Bien qu'il soit fondamentalement essentiel dans une étude sur la vitamine C de savoir quels niveaux de vitamine sont comparés, Hui et al. n'ont pas indiqué ce qu'ils considéraient comme des niveaux bas et élevés de vitamine C [1]. Nous estimons la différence moyenne des taux plasmatiques de vitamine C expliquée par les SNP sélectionnés comme suit. Sur les cohortes incluses couvrant les 52 018 personnes [2], le taux plasmatique moyen de vitamine C était de 50 μM, avec un SD de 20 μM. Cette dernière correspond à une variance de 400 μM2 ; 1,87 % d'une telle variance est de 7,5 μM2, et SD est alors de 2,7 μM. Ainsi, statistiquement, l'analyse de Hui et al. correspond à la comparaison de deux groupes de population de taille égale avec des taux de vitamine C de 47,3 vs 52,7 μM (voir calcul dans le dossier complémentaire).
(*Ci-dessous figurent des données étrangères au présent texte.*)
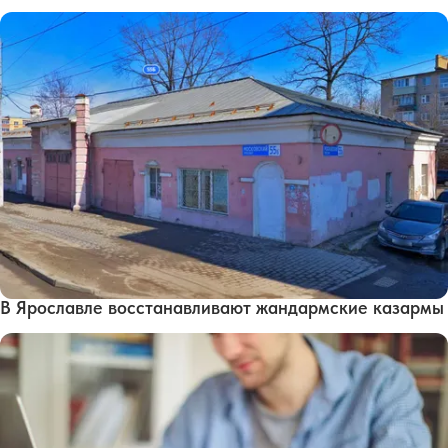
В Ярославле восстанавливают жандармские казармы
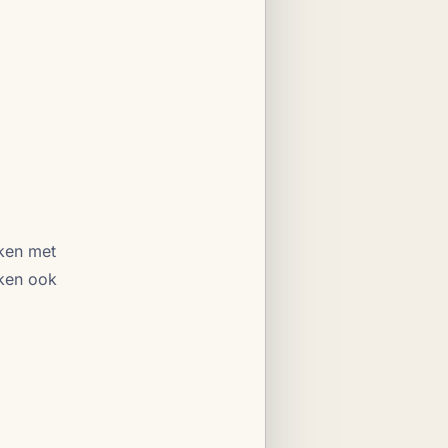
rken met
rken ook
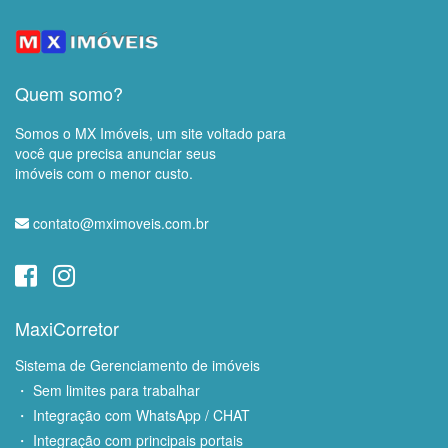
Quem somo?
Somos o MX Imóveis, um site voltado para
você que precisa anunciar seus
imóveis com o menor custo.
contato@mximoveis.com.br
MaxiCorretor
Sistema de Gerenciamento de imóveis
・ Sem limites para trabalhar
・ Integração com WhatsApp / CHAT
・ Integração com principais portais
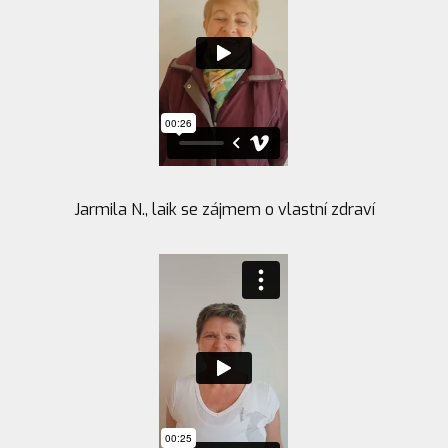
Jarmila N., laik se zájmem o vlastní zdraví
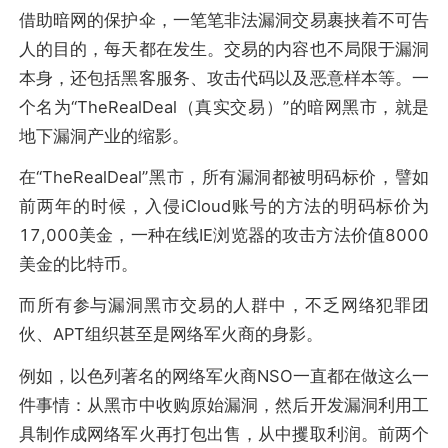
借助暗网的保护伞，一笔笔非法漏洞交易裹挟着不可告
人的目的，每天都在发生。交易的内容也不局限于漏洞
本身，还包括黑客服务、攻击代码以及恶意样本等。一
个名为“TheRealDeal（真实交易）”的暗网黑市，就是
地下漏洞产业的缩影。
在“TheRealDeal”黑市，所有漏洞都被明码标价，譬如
前两年的时候，入侵iCloud账号的方法的明码标价为
17,000美金，一种在线IE浏览器的攻击方法价值8000
美金的比特币。
而所有参与漏洞黑市交易的人群中，不乏网络犯罪团
伙、APT组织甚至是网络军火商的身影。
例如，以色列著名的网络军火商NSO一直都在做这么一
件事情：从黑市中收购原始漏洞，然后开发漏洞利用工
具制作成网络军火再打包出售，从中攫取利润。前两个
Ceci n'est pas cliniquement significatif lorsqu'un examen de la vitamine C et de la pneumonie devrait idéalement comparer les taux plasmatiques entre 10–20 μM et 60–100 μM.
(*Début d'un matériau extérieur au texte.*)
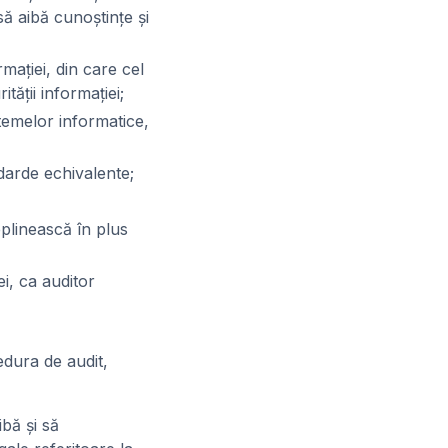
 să aibă cunoştinţe şi
maţiei, din care cel
ăţii informaţiei;
stemelor informatice,
ndarde echivalente;
plinească în plus
ei, ca auditor
edura de audit,
ibă şi să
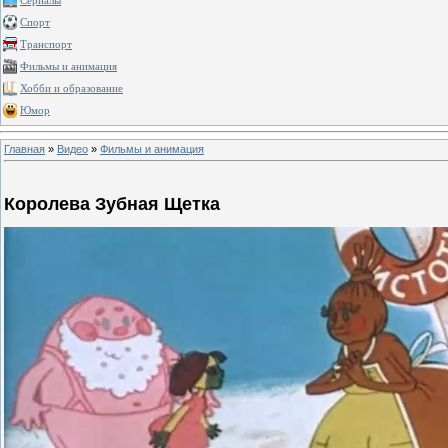
Сериалы
Спорт
Транспорт
Фильмы и анимация
Хобби и образование
Юмор
Главная
»
Видео
»
Фильмы и анимация
Королева Зубная Щетка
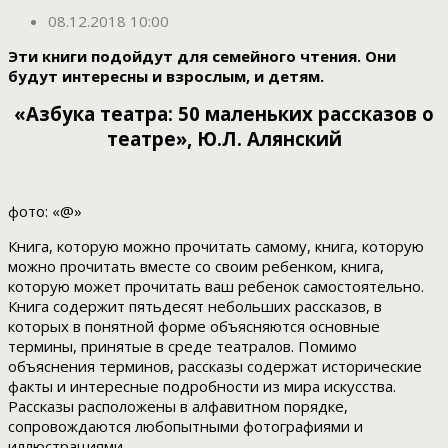
08.12.2018 10:00
Эти книги подойдут для семейного чтения. Они
будут интересны и взрослым, и детям.
«Азбука театра: 50 маленьких рассказов о
театре», Ю.Л. Алянский
фото: «@»
Книга, которую можно прочитать самому, книга, которую
можно прочитать вместе со своим ребенком, книга,
которую может прочитать ваш ребенок самостоятельно.
Книга содержит пятьдесят небольших рассказов, в
которых в понятной форме объясняются основные
термины, принятые в среде театралов. Помимо
объяснения терминов, рассказы содержат исторические
факты и интересные подробности из мира искусства.
Рассказы расположены в алфавитном порядке,
сопровождаются любопытными фотографиями и
иллюстрациями.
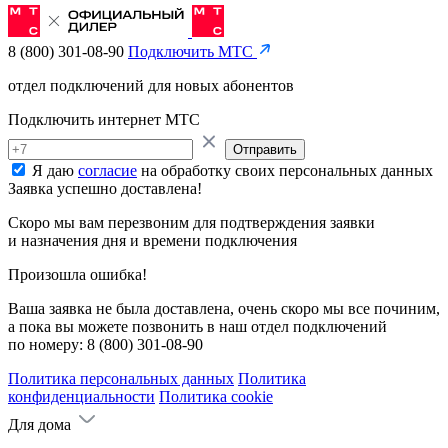
8 (800) 301-08-90
Подключить МТС
отдел подключений для новых абонентов
Подключить интернет МТС
Отправить
Я даю
согласие
на обработку своих персональных данных
Заявка успешно доставлена!
Скоро мы вам перезвоним для подтверждения заявки
и назначения дня и времени подключения
Произошла ошибка!
Ваша заявка не была доставлена, очень скоро мы все починим,
а пока вы можете позвонить в наш отдел подключений
по номеру:
8 (800) 301-08-90
Политика персональных данных
Политика
конфиденциальности
Политика cookie
Для дома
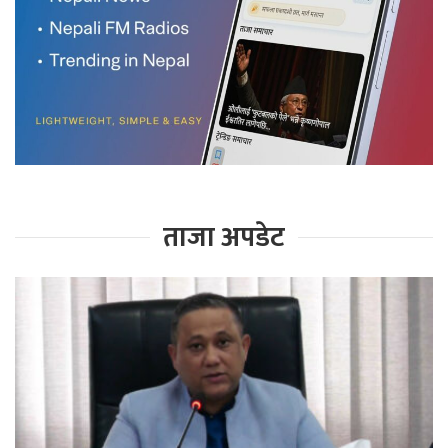
ताजा अपडेट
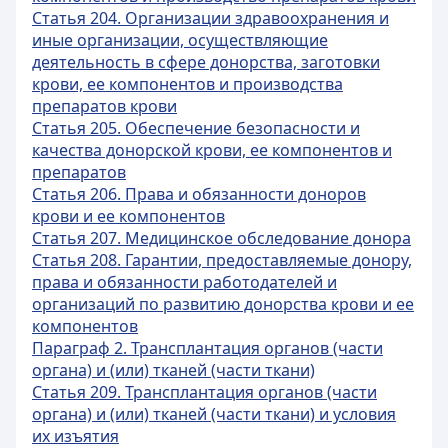
Статья 204. Организации здравоохранения и
иные организации, осуществляющие
деятельность в сфере донорства, заготовки
крови, ее компонентов и производства
препаратов крови
Статья 205. Обеспечение безопасности и
качества донорской крови, ее компонентов и
препаратов
Статья 206. Права и обязанности доноров
крови и ее компонентов
Статья 207. Медицинское обследование донора
Статья 208. Гарантии, предоставляемые донору,
права и обязанности работодателей и
организаций по развитию донорства крови и ее
компонентов
Параграф 2. Трансплантация органов (части
органа) и (или) тканей (части ткани)
Статья 209. Трансплантация органов (части
органа) и (или) тканей (части ткани) и условия
их изъятия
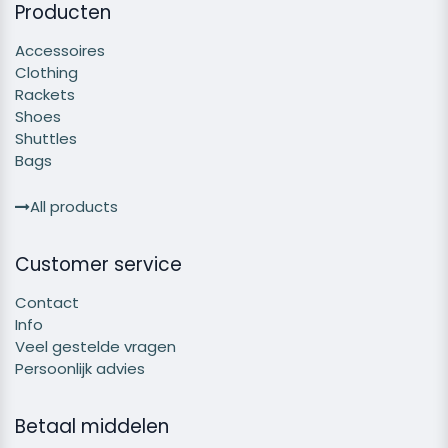
Producten
Accessoires
Clothing
Rackets
Shoes
Shuttles
Bags
All products
Customer service
Contact
Info
Veel gestelde vragen
Persoonlijk advies
Betaal middelen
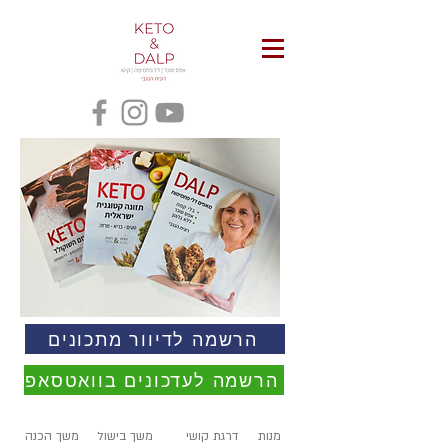
הרשמה לדיוור מתכונים
הרשמה לעדכונים בוואטסאפ
מנות
דרגת קושי
משך בישול
משך הכנה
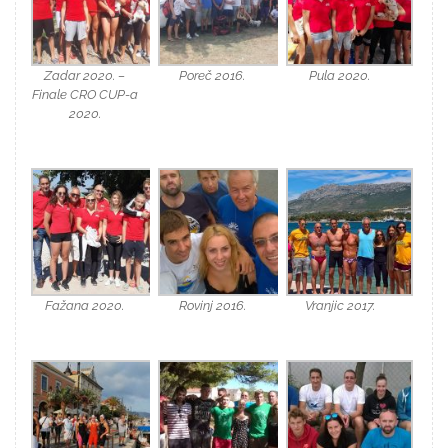
Zadar 2020. –
Poreč 2016.
Pula 2020.
Finale CRO CUP-a
2020.
Fažana 2020.
Rovinj 2016.
Vranjic 2017.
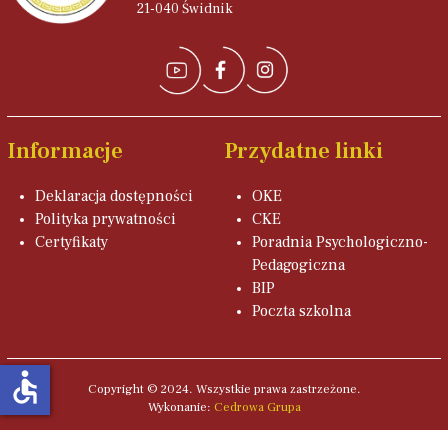
21-040 Świdnik
Informacje
Przydatne linki
Deklaracja dostępności
OKE
Polityka prywatności
CKE
Certyfikaty
Poradnia Psychologiczno-
Pedagogiczna
BIP
Poczta szkolna
accessible
Copyright © 2024. Wszystkie prawa zastrzeżone.
Wykonanie:
Cedrowa Grupa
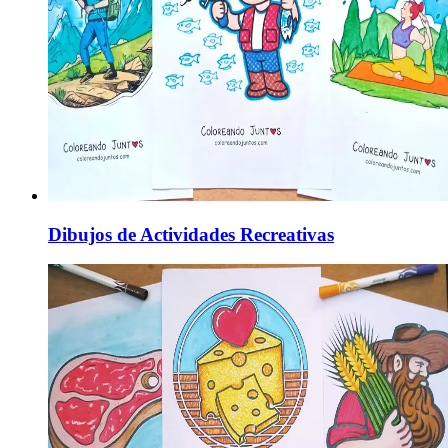
Dibujos de Actividades Recreativas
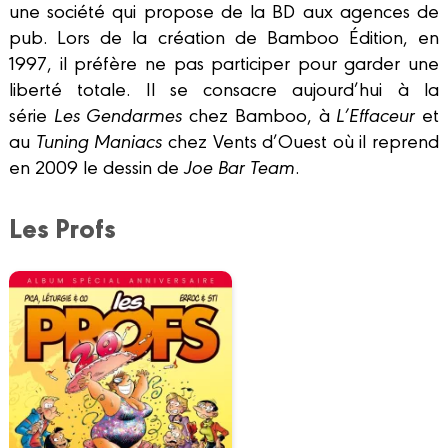
une société qui propose de la BD aux agences de
pub. Lors de la création de Bamboo Édition, en
1997, il préfère ne pas participer pour garder une
liberté totale. Il se consacre aujourd’hui à la
série
Les Gendarmes
chez Bamboo, à
L’Effaceur
et
au
Tuning Maniacs
chez Vents d’Ouest où il reprend
en 2009 le dessin de
Joe Bar Team
.
Les Profs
Trois petits essais contrôlés ont rapporté une incidence de pneumonie significativement plus faible dans les groupes de vitamine C, mais les contextes étaient très spécifiques et les résultats ne peuvent donc pas être extrapolés à la population générale [6, 8]. L'un était avec des écoliers pendant la Seconde Guerre mondiale avec un apport documenté en vitamine C très faible, un autre avec des Marines américains lors d'une formation de recrues physiquement lourdes et le troisième avec des patients atteints de la grippe A. Dans tous ces essais, l'incidence de la pneumonie dans le groupe témoin était beaucoup plus élevée que dans les pays occidentaux actuellement [6, 8]. Les trois petits essais présentent des lacunes, mais néanmoins, l'analyse de randomisation mendélienne des adultes dans la population générale n'est pas comparable aux résultats de ces trois essais dans des populations très spécifiques.
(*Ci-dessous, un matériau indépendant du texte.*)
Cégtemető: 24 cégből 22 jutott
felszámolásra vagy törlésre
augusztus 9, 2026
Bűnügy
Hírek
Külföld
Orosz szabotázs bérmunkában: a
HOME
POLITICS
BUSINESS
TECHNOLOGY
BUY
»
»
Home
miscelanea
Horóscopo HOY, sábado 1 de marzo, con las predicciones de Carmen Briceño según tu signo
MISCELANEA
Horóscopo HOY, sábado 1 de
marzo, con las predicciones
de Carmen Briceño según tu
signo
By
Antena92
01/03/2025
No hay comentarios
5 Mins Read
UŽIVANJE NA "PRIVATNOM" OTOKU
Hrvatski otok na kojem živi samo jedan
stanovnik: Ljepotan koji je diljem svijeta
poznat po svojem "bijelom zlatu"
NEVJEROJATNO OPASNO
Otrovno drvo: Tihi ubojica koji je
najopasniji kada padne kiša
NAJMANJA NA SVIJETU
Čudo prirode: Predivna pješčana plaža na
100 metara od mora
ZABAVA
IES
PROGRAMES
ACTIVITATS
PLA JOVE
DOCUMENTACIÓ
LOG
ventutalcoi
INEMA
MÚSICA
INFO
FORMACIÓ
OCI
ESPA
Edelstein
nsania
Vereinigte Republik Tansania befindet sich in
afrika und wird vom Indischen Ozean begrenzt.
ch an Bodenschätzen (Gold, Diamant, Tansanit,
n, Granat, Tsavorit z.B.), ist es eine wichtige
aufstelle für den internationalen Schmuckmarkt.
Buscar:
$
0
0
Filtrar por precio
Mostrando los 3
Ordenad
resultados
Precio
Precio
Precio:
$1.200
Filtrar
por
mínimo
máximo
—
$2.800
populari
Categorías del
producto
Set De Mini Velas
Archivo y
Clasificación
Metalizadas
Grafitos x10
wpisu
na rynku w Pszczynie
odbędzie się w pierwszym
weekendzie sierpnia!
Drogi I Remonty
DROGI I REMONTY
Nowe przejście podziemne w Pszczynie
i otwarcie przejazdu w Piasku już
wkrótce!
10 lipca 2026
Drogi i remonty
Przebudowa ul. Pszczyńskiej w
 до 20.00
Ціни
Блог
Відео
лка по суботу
De plus, des maladies graves telles que la pneumonie peuvent diminuer les taux plasmatiques de vitamine C, la baisse du taux étant corrélée à la gravité de la maladie [8, 9]. Hui et al. ne fournissent aucune preuve de la corrélation entre les SNP sélectionnés et la diminution des niveaux de vitamine C des personnes malades. Leur étude n'offre aucune information sur les effets possibles du traitement de la vitamine C pour la pneumonie ou le COVID-19, malgré les affirmations contraires. Il existe des données d'essais randomisés indiquant que le traitement à la vitamine C peut avoir des effets sur les infections graves dans certains contextes. Une réanalyse de l'essai CITRIS-ALI a montré que pendant la période d'intervention, la vitamine C réduisait la mortalité due à la septicémie de 81 % (IC à 95 % 45-94 %) [10], et une réanalyse du COVID A à Z Un essai a montré que la vitamine C augmentait le taux de récupération des patients COVID-19 [11]. Ces effets du traitement ne peuvent pas être étudiés à l'aide de corrélations génétiques faibles. Des essais randomisés sont nécessaires pour obtenir des preuves concluantes.